START PASSAGE FOR REVIEW

The Federal Volunteer Protection Act of 1997 applies to any nonprofit organization that is exempt from federal income tax. It also applies to other nonprofit organizations that are organized and conducted for public benefit and operated primarily for charitable, civic, educational, religious, welfare, or health purposes.

The act preempts state laws to the extent they are inconsistent with it. It does not preempt state laws that provide additional protection from liability. The act allows a state to opt out of the act’s coverage if it enacts a statute that cites the federal act, declares that the state elects not to have the federal act apply, and contains no other provisions. If a state opts out of the federal act, it will not apply to any civil action in a state court against a volunteer in which all parties are citizens of that state. Connecticut has not opted out. Thus, the law applies to Connecticut volunteers.

END PASSAGE FOR REVIEW
START PROVIDED DATA

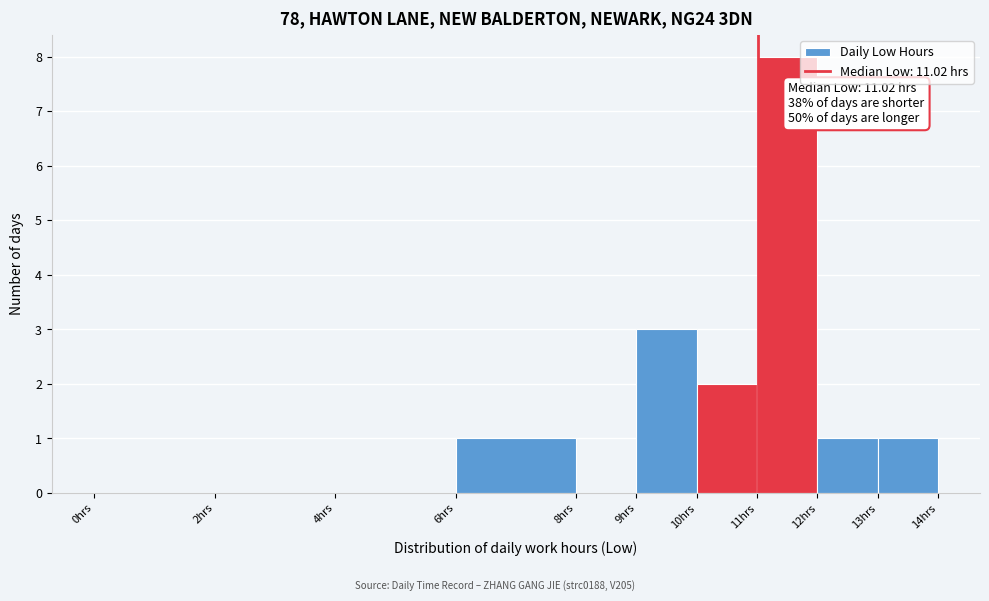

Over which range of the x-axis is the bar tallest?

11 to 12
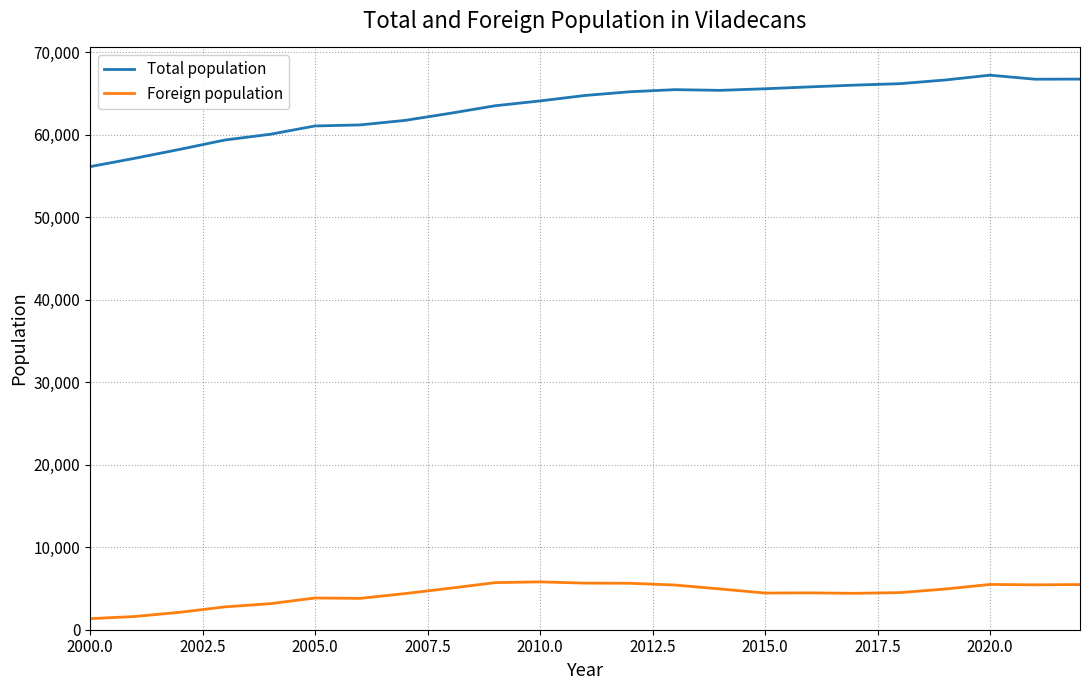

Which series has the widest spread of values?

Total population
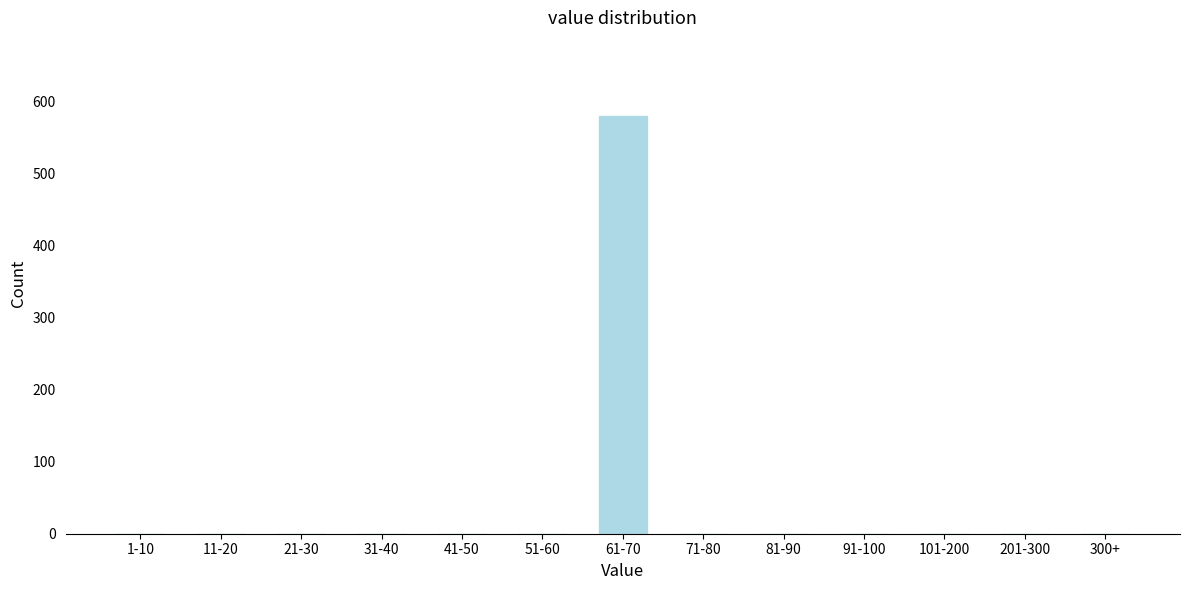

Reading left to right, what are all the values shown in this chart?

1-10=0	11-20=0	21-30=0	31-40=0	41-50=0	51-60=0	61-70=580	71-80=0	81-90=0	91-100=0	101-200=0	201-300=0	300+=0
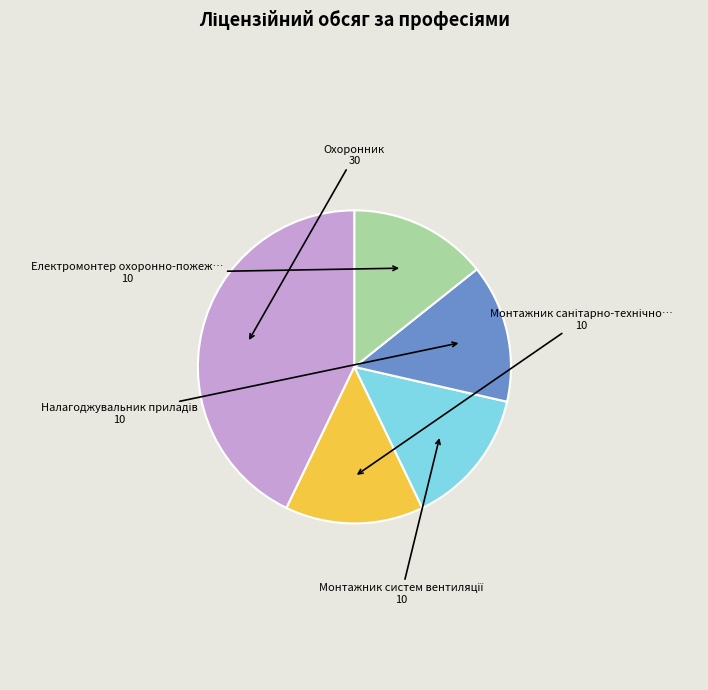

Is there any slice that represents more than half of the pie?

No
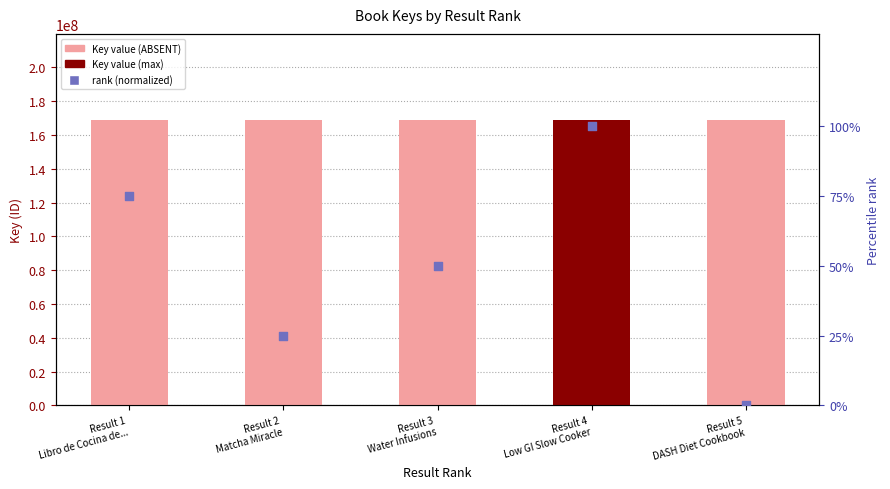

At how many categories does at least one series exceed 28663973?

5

END PROVIDED DATA

BRIEF 1: According to the passage on the Federal Volunteer Protection Act, which state laws does the act not preempt?
BRIEF 2: Copy the passage on the Federal Volunteer Protection Act word for word, starting with "The act preempts" and going on through "to Connecticut volunteers.".
BRIEF 3: List every purpose that the passage on the Federal Volunteer Protection Act names for which a covered nonprofit organization may be operated.

EXERCISE OUTPUT 1: State laws that provide additional protection from liability.

EXERCISE OUTPUT 2:
The act preempts state laws to the extent they are inconsistent with it. It does not preempt state laws that provide additional protection from liability. The act allows a state to opt out of the act’s coverage if it enacts a statute that cites the federal act, declares that the state elects not to have the federal act apply, and contains no other provisions. If a state opts out of the federal act, it will not apply to any civil action in a state court against a volunteer in which all parties are citizens of that state. Connecticut has not opted out. Thus, the law applies to Connecticut volunteers.

EXERCISE OUTPUT 3: charitable, civic, educational, religious, welfare, health